- _What you will do_
Only the lines from the one containing "함성드림빌 아파트 단" through the end of the entries are wanted, retyped exactly and without pictures.

Saved entries:
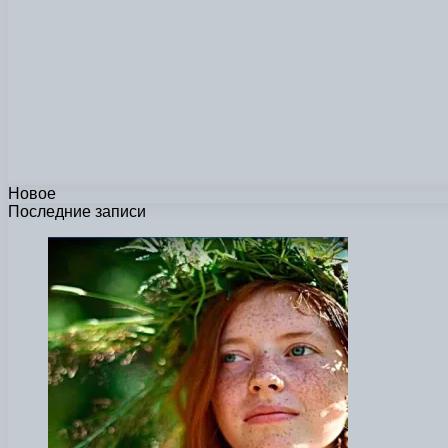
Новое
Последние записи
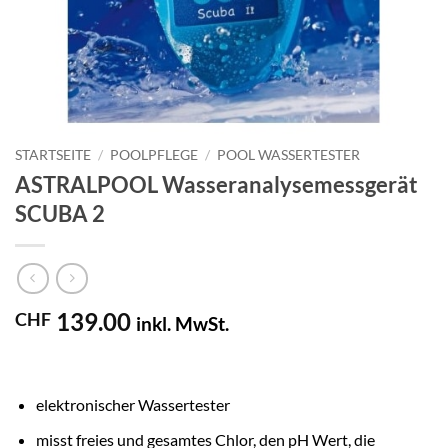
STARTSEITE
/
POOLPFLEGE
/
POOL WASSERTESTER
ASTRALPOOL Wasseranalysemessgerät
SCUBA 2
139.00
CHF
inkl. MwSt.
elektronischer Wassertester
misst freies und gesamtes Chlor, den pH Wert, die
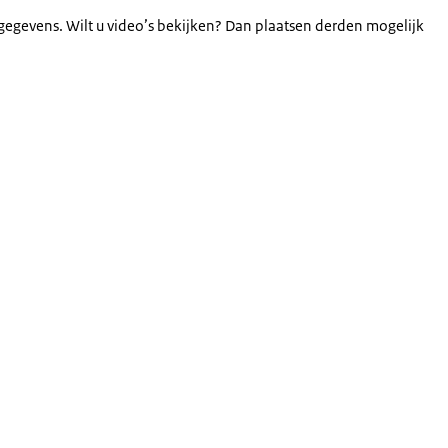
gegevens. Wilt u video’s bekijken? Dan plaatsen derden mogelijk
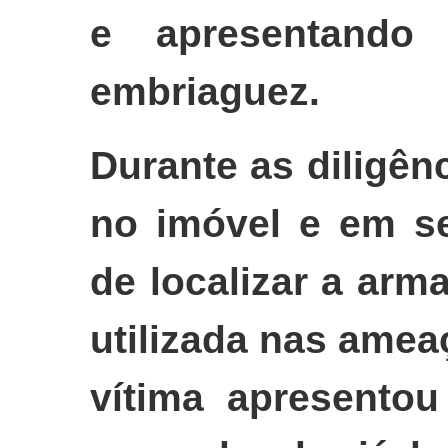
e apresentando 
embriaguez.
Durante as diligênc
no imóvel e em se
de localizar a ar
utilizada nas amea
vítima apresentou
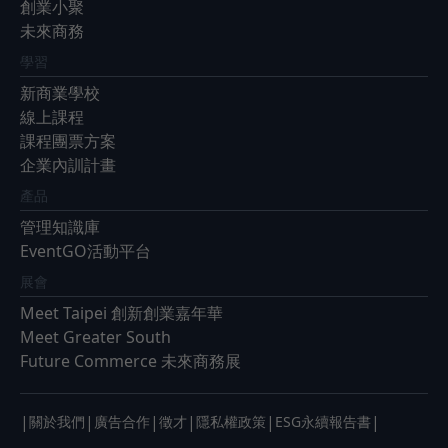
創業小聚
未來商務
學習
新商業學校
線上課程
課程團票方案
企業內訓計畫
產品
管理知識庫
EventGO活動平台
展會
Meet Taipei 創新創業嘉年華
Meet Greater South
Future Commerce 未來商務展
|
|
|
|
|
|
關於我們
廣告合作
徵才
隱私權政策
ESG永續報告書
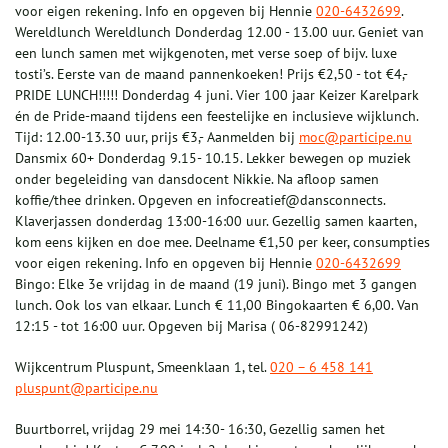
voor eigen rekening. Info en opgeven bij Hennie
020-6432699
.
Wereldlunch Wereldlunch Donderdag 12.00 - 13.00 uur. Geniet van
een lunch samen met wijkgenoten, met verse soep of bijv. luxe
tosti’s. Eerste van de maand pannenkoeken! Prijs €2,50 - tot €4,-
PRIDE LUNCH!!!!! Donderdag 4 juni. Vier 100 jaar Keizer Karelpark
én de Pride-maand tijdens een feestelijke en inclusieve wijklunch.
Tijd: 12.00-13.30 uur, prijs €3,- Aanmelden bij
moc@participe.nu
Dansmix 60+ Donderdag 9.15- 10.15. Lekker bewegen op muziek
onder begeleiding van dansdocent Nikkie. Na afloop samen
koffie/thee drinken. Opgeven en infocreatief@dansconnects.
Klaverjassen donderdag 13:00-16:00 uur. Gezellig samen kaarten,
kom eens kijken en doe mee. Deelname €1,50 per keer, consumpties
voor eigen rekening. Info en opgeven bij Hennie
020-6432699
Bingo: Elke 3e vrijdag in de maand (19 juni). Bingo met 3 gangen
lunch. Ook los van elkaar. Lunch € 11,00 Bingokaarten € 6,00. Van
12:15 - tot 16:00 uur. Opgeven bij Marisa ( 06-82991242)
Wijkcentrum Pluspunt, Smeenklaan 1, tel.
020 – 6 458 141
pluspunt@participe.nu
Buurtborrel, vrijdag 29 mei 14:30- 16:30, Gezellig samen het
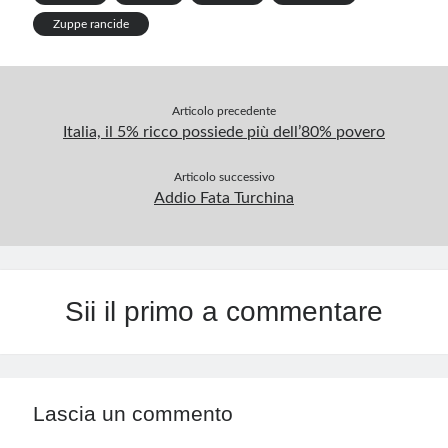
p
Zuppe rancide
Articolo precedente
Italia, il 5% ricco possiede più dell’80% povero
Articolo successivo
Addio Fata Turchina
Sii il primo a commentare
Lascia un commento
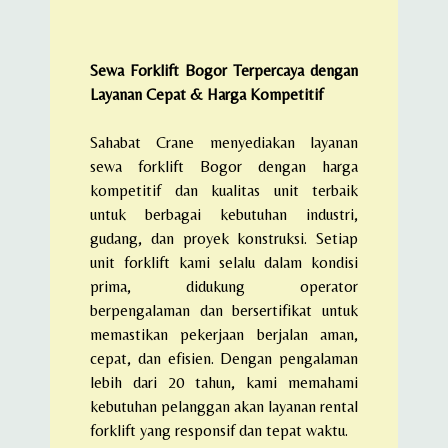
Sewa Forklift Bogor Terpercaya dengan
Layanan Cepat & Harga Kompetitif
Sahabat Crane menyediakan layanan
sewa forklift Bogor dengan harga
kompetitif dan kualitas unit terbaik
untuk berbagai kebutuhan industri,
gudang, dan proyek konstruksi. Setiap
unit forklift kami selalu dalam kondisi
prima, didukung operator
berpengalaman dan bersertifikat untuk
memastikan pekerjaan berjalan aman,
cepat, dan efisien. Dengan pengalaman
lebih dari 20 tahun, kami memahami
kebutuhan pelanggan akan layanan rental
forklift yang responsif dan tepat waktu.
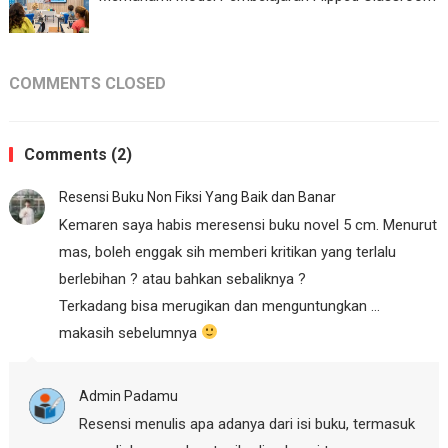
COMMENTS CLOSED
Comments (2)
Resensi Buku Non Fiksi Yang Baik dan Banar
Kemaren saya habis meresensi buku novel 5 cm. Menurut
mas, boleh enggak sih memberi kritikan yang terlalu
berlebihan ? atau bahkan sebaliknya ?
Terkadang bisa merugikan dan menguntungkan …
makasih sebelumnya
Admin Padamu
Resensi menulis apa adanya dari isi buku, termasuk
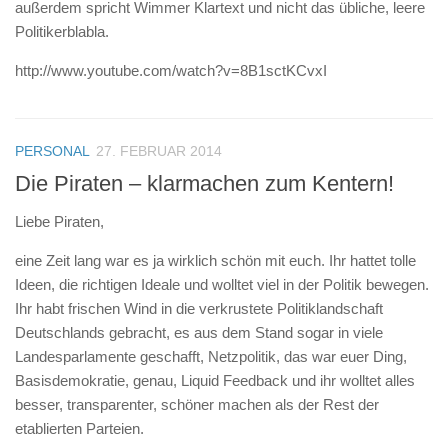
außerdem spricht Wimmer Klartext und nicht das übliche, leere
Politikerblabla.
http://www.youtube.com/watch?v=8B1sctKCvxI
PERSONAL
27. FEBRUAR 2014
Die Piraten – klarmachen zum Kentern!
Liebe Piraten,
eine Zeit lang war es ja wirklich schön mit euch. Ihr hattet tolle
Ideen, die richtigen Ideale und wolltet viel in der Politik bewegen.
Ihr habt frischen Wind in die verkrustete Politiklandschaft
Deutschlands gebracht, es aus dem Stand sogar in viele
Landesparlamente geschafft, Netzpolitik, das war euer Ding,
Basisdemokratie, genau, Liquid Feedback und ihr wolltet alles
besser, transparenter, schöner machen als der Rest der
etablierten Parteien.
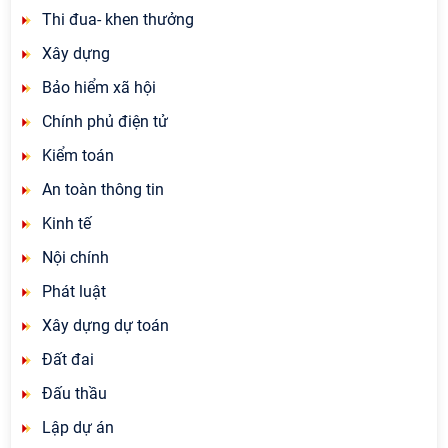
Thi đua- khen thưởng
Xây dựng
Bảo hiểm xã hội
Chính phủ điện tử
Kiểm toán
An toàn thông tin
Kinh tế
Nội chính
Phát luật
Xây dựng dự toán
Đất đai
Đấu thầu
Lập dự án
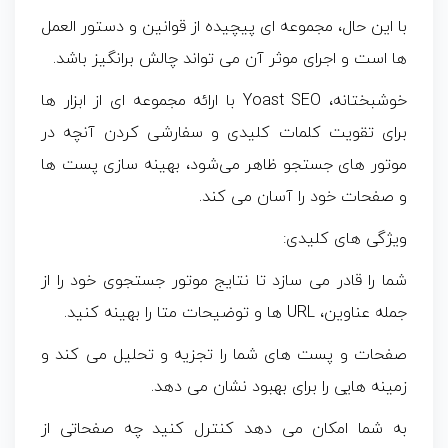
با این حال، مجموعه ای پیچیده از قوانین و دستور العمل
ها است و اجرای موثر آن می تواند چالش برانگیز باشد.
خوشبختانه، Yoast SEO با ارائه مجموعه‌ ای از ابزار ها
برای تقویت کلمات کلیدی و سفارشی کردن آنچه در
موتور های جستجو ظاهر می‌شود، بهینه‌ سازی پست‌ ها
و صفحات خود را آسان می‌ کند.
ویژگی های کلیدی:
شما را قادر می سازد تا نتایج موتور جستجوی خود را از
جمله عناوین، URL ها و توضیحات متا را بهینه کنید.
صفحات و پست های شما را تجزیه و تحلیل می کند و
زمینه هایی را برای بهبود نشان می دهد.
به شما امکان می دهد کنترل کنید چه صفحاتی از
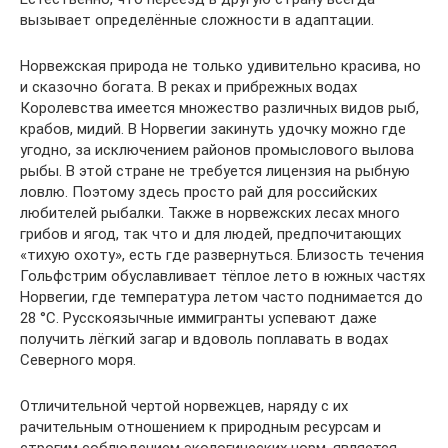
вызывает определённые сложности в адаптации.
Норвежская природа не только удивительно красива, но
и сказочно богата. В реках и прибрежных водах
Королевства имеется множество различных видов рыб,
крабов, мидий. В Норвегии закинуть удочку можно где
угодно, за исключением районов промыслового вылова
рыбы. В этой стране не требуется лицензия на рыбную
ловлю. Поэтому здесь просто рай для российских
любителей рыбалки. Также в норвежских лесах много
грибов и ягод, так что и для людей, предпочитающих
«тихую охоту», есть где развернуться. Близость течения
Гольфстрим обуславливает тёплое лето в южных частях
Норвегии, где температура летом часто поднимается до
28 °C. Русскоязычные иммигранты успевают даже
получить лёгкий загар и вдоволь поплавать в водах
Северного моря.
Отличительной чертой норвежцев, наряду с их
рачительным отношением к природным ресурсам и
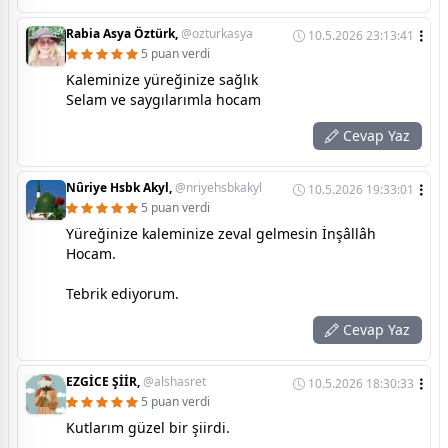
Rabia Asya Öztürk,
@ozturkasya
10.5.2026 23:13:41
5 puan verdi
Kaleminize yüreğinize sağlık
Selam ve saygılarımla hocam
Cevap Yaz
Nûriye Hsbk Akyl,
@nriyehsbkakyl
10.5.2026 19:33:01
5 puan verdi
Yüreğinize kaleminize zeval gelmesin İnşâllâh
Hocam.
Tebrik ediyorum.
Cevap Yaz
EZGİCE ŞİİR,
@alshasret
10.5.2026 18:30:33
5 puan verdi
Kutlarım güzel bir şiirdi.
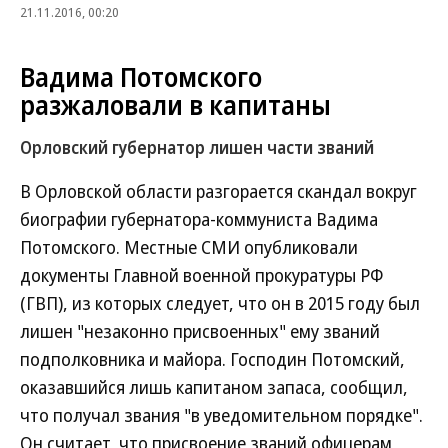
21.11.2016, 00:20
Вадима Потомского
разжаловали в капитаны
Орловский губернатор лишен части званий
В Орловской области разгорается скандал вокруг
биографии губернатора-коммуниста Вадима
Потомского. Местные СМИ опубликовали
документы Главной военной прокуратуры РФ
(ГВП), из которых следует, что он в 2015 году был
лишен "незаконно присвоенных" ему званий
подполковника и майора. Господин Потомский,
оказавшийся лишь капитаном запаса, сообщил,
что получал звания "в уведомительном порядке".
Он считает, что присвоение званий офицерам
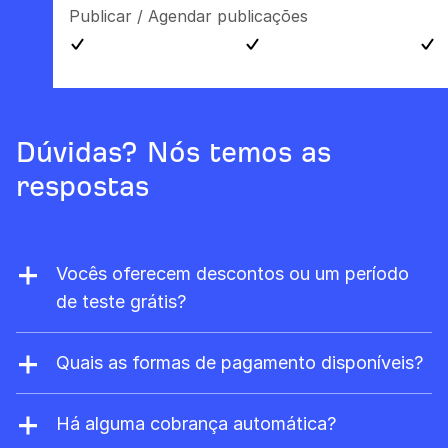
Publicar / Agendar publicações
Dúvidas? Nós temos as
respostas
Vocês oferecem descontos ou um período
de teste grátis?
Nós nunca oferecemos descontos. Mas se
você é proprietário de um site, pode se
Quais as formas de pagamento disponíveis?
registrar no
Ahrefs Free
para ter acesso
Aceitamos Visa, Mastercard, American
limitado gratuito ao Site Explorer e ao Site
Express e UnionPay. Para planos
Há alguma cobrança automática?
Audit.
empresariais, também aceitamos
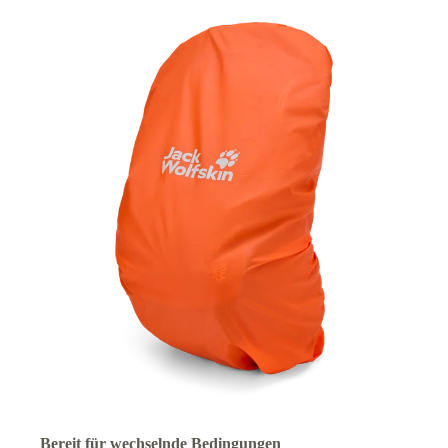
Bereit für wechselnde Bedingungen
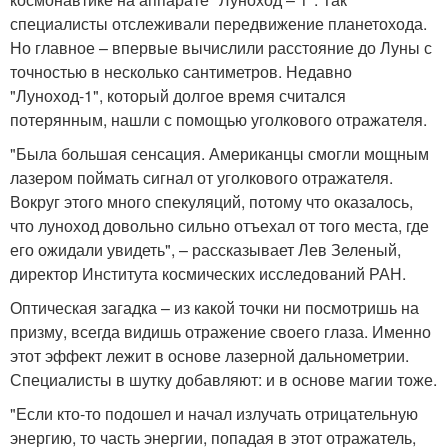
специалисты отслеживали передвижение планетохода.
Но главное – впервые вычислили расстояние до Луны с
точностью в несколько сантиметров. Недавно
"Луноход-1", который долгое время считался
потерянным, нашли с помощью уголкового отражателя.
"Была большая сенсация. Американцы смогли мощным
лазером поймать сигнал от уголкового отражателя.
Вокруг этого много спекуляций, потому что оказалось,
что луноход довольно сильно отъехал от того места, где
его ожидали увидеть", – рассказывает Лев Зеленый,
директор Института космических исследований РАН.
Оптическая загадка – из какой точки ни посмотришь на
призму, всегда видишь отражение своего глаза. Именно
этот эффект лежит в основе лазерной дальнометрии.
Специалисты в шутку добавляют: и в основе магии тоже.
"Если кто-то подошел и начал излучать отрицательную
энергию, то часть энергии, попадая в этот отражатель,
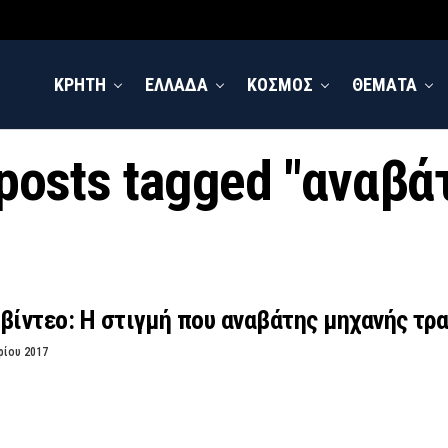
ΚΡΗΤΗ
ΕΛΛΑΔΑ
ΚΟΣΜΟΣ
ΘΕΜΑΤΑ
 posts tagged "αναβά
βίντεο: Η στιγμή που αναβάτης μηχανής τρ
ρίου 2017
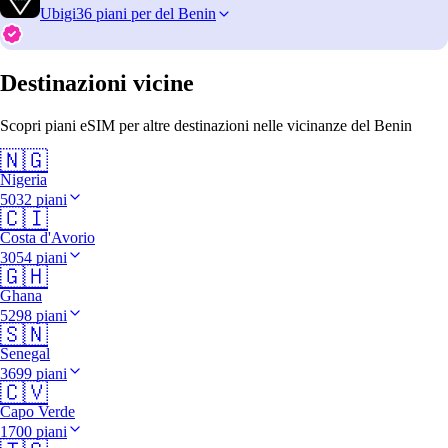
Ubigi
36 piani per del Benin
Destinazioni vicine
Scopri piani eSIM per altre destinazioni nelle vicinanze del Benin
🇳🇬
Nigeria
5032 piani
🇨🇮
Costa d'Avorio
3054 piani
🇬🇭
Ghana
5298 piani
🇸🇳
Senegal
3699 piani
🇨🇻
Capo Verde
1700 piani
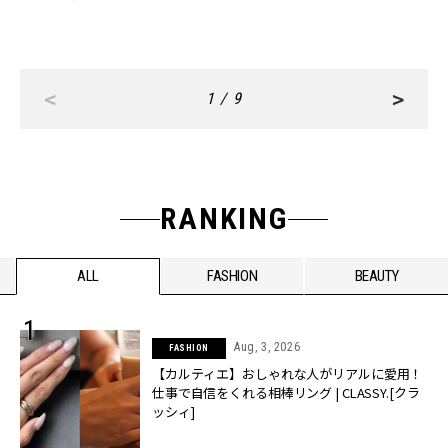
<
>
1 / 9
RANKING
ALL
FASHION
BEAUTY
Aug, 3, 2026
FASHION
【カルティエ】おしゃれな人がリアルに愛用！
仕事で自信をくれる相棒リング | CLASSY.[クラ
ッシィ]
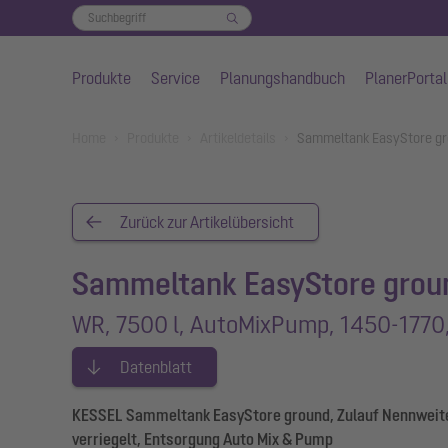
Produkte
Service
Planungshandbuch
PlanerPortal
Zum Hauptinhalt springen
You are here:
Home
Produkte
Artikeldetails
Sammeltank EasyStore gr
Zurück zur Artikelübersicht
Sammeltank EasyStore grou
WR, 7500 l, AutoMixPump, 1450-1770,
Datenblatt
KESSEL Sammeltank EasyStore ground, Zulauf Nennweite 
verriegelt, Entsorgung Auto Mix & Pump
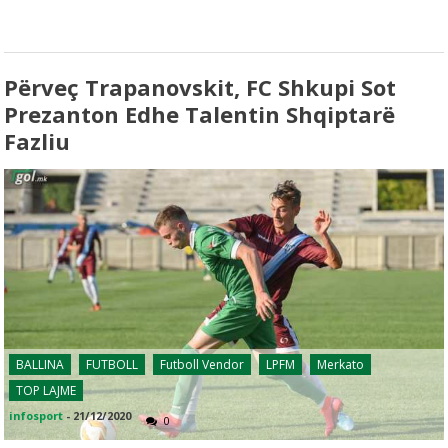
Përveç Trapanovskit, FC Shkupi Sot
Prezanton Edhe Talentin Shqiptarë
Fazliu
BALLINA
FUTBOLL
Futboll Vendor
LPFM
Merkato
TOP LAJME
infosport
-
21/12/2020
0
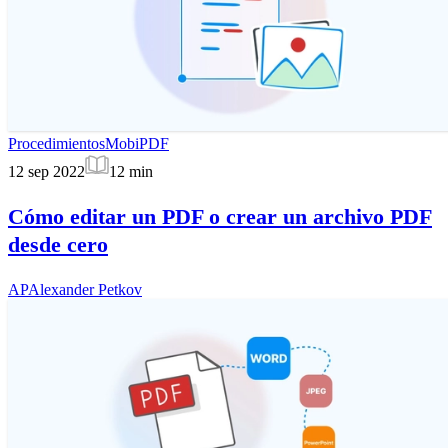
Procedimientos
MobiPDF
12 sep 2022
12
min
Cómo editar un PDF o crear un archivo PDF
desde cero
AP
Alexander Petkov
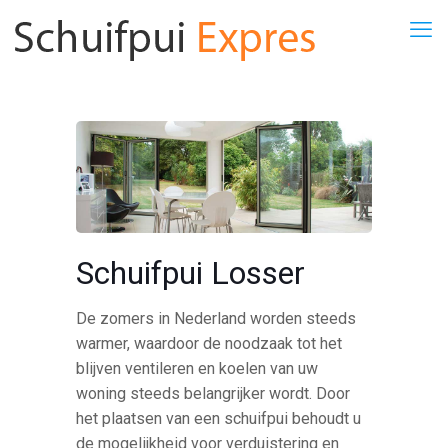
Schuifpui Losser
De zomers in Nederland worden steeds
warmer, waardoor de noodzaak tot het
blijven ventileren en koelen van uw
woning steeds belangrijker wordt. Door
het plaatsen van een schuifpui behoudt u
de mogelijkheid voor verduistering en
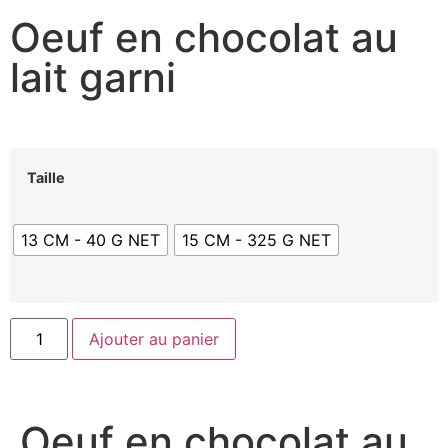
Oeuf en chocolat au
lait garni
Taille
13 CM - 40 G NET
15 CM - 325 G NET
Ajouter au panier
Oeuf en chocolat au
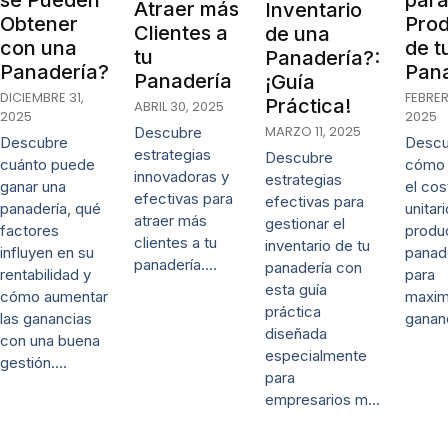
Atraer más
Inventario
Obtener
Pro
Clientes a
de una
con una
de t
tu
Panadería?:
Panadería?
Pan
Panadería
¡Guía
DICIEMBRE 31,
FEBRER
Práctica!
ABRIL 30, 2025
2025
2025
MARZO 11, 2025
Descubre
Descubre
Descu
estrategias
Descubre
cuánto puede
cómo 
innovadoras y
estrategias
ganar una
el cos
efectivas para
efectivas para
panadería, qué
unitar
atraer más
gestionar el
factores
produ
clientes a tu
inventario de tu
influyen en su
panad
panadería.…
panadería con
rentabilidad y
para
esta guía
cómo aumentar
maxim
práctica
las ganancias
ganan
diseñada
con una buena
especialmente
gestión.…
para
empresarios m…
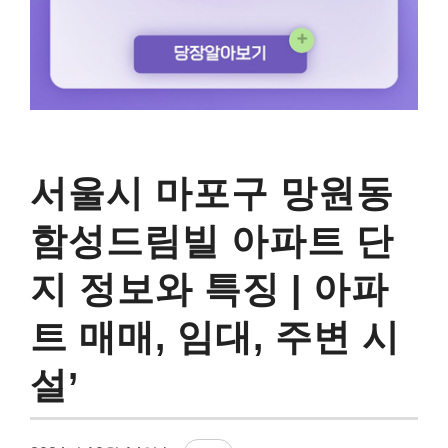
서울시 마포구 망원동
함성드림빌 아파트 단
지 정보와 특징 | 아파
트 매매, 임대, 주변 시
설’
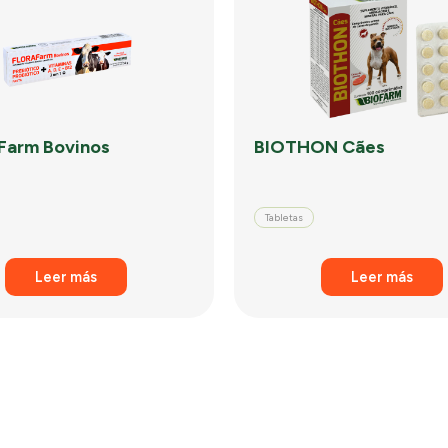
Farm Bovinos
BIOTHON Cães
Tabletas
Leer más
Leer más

- _Answer space_
함성드림빌 아파트 단
지 정보와 특징 | 아파
트 매매, 임대, 주변 시
설’
Farm Bovinos
BIOTHON Cães
Tabletas
Leer más
Leer más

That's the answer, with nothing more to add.